### Stored data:
────

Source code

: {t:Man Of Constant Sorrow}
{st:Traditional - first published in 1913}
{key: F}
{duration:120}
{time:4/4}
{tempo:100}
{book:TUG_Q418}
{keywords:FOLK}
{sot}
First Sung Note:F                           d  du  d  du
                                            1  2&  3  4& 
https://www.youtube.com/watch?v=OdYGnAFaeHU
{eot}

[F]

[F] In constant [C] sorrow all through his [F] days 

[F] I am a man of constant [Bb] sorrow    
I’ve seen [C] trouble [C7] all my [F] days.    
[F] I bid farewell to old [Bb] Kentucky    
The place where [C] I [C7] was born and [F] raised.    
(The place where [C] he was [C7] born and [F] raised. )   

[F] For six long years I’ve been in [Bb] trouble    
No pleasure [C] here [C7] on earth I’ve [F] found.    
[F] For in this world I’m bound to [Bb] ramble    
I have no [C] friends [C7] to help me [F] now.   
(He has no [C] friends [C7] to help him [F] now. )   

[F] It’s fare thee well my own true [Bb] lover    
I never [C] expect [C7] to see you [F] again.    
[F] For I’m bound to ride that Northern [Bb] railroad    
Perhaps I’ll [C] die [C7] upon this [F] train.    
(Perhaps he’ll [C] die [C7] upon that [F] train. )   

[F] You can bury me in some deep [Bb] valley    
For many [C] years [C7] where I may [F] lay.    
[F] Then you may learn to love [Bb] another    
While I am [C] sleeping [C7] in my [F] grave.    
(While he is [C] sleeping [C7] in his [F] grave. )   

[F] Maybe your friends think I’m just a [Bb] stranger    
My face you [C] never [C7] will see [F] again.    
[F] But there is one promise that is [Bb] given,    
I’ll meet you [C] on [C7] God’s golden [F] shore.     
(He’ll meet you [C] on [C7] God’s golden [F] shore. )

────

### REQUEST:
Would you reproduce every record above exactly as it appears?

### REPLY TO THE TASK:
Source code

: {t:Man Of Constant Sorrow}
{st:Traditional - first published in 1913}
{key: F}
{duration:120}
{time:4/4}
{tempo:100}
{book:TUG_Q418}
{keywords:FOLK}
{sot}
First Sung Note:F                           d  du  d  du
                                            1  2&  3  4& 
https://www.youtube.com/watch?v=OdYGnAFaeHU
{eot}

[F]

[F] In constant [C] sorrow all through his [F] days 

[F] I am a man of constant [Bb] sorrow    
I’ve seen [C] trouble [C7] all my [F] days.    
[F] I bid farewell to old [Bb] Kentucky    
The place where [C] I [C7] was born and [F] raised.    
(The place where [C] he was [C7] born and [F] raised. )   

[F] For six long years I’ve been in [Bb] trouble    
No pleasure [C] here [C7] on earth I’ve [F] found.    
[F] For in this world I’m bound to [Bb] ramble    
I have no [C] friends [C7] to help me [F] now.   
(He has no [C] friends [C7] to help him [F] now. )   

[F] It’s fare thee well my own true [Bb] lover    
I never [C] expect [C7] to see you [F] again.    
[F] For I’m bound to ride that Northern [Bb] railroad    
Perhaps I’ll [C] die [C7] upon this [F] train.    
(Perhaps he’ll [C] die [C7] upon that [F] train. )   

[F] You can bury me in some deep [Bb] valley    
For many [C] years [C7] where I may [F] lay.    
[F] Then you may learn to love [Bb] another    
While I am [C] sleeping [C7] in my [F] grave.    
(While he is [C] sleeping [C7] in his [F] grave. )   

[F] Maybe your friends think I’m just a [Bb] stranger    
My face you [C] never [C7] will see [F] again.    
[F] But there is one promise that is [Bb] given,    
I’ll meet you [C] on [C7] God’s golden [F] shore.     
(He’ll meet you [C] on [C7] God’s golden [F] shore. )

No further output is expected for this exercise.